* Trecho fornecido
· · ·

Em duas das decisões mais graves da história do Conselho Nacional de Justiça, o corregedor Luís Felipe Salomão afastou cautelarmente das funções quatro magistrados federais que julgaram processos da Lava Jato. As decisões foram tomadas em procedimentos administrativos abertos contra a juíza Gabriela Hardt e três desembargadores do Tribunal Regional Federal da 4ª Região (TRF4), considerados algozes de quem foi implicado na Lava Jato, a começar pelo lulopetismo.
O corregedor disse que os quatro cometeram irregularidades graves. Resolveu afastá-los dos cargos monocraticamente, antes mesmo da abertura de processos formais contra eles, os chamados PADs. Pelo regimento do CNJ, o afastamento deveria dar-se somente após a abertura desses processos e mediante deliberação do plenário do Conselho. Nesse caso, chama a atenção o fato de que Salomão afastou os quatro magistrados um dia antes da reunião do colegiado em que os conselheiros discutirão essas medidas.
A gravidade das decisões de Salomão não se reflete nos elementos apresentados em seus despachos. Uma leitura atenta deles torna difícil entender o que, precisamente, a juíza e os desembargadores fizeram para justificar medidas tão severas.
Oficialmente, Salomão afastou Hardt em virtude da atuação dela para homologar um acordo entre a Petrobras e o Ministério Público Federal em 2019, no qual a estatal se comprometeu a pagar 682 milhões de dólares para financiar a criação de uma fundação de combate à corrupção no Brasil. O dinheiro adveio do acordo de cooperação que a Petrobras firmou com o Departamento de Justiça dos Estados Unidos, em razão das fraudes e dos prejuízos descobertos pela Lava Jato.
O acordo, que é alvo de uma reclamação do PT, também contra Hardt, foi anulado pelo Supremo Tribunal Federal apenas dois meses após a celebração dele. Provocados pela própria Procuradoria-Geral da República, os ministros consideraram o acordo ilegal. Entre as razões da Suprema Corte está o fato de que não houve a participação do Ministério da Justiça nas negociações. A reclamação do PT começou a ser julgada neste ano e foi alvo até de discussões entre Salomão e o presidente do Conselho Nacional de Justiça, ministro Luís Roberto Barroso. Passados dois meses, ainda não há resolução.

· · ·

* Dados extraídos
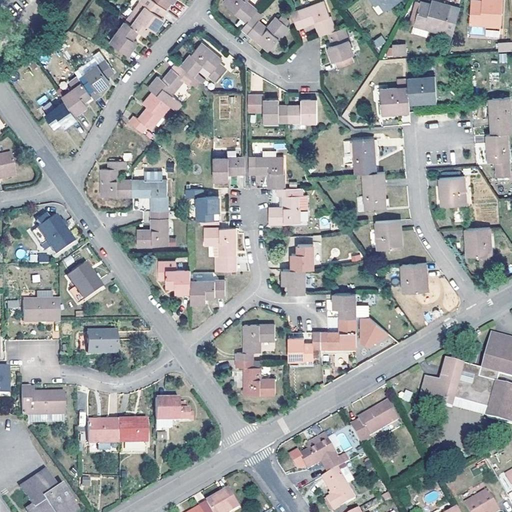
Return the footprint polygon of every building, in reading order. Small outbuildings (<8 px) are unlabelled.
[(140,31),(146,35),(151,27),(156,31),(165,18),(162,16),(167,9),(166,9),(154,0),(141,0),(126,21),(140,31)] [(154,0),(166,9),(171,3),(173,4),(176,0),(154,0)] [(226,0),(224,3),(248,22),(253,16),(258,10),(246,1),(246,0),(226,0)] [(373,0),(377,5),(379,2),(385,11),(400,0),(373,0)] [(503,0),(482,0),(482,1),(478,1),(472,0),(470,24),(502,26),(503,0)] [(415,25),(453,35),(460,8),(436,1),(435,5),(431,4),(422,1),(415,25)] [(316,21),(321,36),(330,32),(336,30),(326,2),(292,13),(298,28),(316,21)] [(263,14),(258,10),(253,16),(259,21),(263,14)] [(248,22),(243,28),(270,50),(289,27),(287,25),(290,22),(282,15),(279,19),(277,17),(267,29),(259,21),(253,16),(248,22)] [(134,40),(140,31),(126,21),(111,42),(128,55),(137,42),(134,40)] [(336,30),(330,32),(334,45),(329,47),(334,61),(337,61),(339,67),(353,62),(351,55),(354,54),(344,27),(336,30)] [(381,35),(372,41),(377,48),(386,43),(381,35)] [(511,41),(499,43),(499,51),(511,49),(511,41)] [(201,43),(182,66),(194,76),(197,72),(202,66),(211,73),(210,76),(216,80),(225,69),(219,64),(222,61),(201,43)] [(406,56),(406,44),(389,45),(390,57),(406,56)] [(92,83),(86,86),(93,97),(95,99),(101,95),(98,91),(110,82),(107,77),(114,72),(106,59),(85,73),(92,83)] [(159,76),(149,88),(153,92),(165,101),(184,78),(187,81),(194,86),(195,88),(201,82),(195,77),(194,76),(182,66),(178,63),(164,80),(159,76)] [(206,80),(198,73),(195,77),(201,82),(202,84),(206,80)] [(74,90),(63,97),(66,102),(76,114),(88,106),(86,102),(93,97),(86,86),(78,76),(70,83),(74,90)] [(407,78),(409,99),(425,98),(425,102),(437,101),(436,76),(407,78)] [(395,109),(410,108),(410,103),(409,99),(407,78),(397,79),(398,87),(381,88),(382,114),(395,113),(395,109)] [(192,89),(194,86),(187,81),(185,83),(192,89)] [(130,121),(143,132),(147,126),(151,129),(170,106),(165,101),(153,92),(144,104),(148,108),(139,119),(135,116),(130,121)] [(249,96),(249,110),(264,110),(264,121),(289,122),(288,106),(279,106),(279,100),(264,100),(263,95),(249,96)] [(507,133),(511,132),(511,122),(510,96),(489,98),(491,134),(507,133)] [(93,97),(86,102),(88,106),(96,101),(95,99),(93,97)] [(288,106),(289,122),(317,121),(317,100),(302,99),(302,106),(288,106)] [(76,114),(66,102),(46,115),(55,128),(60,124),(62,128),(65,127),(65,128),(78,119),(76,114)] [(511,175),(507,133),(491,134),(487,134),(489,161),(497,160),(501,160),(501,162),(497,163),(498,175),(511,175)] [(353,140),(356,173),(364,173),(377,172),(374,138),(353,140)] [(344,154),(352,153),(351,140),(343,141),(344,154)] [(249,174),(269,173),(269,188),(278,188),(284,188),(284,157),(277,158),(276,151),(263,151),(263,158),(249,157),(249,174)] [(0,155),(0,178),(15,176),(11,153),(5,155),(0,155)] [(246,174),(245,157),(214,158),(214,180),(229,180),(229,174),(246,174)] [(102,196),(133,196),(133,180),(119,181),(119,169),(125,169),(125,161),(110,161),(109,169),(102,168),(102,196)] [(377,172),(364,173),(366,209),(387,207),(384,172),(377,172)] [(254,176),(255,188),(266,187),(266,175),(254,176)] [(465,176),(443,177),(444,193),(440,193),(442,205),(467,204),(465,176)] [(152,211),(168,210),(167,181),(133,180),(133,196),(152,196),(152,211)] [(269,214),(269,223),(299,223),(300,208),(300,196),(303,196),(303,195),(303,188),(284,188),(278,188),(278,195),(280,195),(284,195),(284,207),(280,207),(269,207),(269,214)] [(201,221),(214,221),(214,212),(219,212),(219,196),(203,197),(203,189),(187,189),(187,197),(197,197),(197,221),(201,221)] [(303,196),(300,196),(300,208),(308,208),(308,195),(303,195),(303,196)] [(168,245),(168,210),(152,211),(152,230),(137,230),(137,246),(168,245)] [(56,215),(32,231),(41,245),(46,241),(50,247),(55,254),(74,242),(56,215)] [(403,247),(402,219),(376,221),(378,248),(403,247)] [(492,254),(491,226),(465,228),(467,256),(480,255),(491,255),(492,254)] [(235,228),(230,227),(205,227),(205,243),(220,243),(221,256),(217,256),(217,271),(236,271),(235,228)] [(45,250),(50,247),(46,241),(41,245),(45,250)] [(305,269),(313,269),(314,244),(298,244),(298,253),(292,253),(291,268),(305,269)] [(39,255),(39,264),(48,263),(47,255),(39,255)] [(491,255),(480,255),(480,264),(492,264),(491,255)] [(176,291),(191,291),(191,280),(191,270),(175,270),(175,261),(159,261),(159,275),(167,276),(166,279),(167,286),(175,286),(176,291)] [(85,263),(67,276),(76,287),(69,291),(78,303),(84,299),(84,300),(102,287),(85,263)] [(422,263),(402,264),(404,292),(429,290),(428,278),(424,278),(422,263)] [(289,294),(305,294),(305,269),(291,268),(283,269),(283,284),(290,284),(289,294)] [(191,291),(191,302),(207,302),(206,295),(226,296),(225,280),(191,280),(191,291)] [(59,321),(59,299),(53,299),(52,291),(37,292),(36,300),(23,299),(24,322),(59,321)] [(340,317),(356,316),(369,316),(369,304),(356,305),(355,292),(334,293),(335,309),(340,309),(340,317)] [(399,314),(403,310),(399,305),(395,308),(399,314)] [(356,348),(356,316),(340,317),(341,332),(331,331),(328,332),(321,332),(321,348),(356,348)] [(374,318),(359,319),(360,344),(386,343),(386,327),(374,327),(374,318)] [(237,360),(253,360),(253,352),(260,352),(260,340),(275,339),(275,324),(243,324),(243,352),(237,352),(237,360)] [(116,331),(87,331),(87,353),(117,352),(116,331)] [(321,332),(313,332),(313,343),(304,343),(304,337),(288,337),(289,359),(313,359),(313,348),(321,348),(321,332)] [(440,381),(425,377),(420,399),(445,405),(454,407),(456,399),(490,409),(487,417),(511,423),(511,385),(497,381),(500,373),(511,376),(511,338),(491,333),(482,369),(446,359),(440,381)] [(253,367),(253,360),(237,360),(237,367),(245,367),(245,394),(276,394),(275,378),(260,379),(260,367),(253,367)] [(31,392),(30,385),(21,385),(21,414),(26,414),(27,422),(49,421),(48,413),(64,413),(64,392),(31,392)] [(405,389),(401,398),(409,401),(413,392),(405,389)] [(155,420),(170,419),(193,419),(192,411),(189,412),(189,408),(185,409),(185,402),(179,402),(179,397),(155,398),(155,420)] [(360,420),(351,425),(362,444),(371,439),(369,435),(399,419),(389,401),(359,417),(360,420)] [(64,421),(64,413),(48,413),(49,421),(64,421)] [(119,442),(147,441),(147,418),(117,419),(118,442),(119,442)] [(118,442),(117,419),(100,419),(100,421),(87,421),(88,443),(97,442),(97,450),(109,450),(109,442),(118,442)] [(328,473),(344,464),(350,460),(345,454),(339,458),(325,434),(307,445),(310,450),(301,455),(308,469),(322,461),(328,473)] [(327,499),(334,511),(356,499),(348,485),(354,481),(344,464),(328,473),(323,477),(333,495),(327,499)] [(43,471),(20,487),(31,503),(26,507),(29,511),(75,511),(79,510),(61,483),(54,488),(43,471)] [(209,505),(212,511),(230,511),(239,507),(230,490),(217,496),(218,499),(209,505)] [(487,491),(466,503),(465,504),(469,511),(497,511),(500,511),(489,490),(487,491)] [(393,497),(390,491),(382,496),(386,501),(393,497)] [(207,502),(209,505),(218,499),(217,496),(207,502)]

· · ·

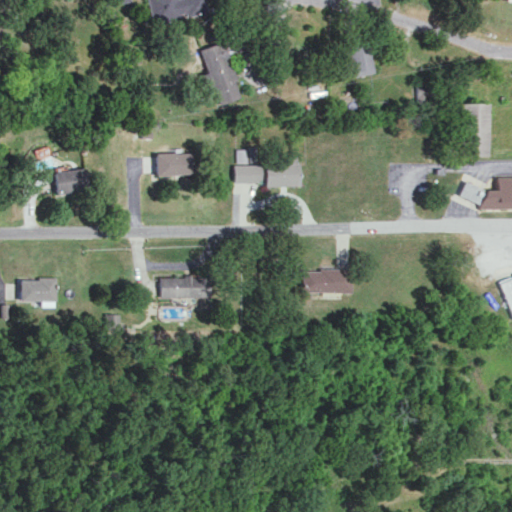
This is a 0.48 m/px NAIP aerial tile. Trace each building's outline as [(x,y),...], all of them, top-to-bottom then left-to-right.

· · ·

Responda com base no trecho sobre os afastamentos decididos no CNJ:
1. Quantos magistrados federais Luís Felipe Salomão afastou cautelarmente?
2. Quanto a Petrobras se comprometeu a pagar no acordo homologado em 2019?
3. Qual ministério não participou das negociações, segundo uma das razões apontadas pelo Supremo Tribunal Federal?

1. Quatro magistrados.
2. 682 milhões de dólares.
3. O Ministério da Justiça.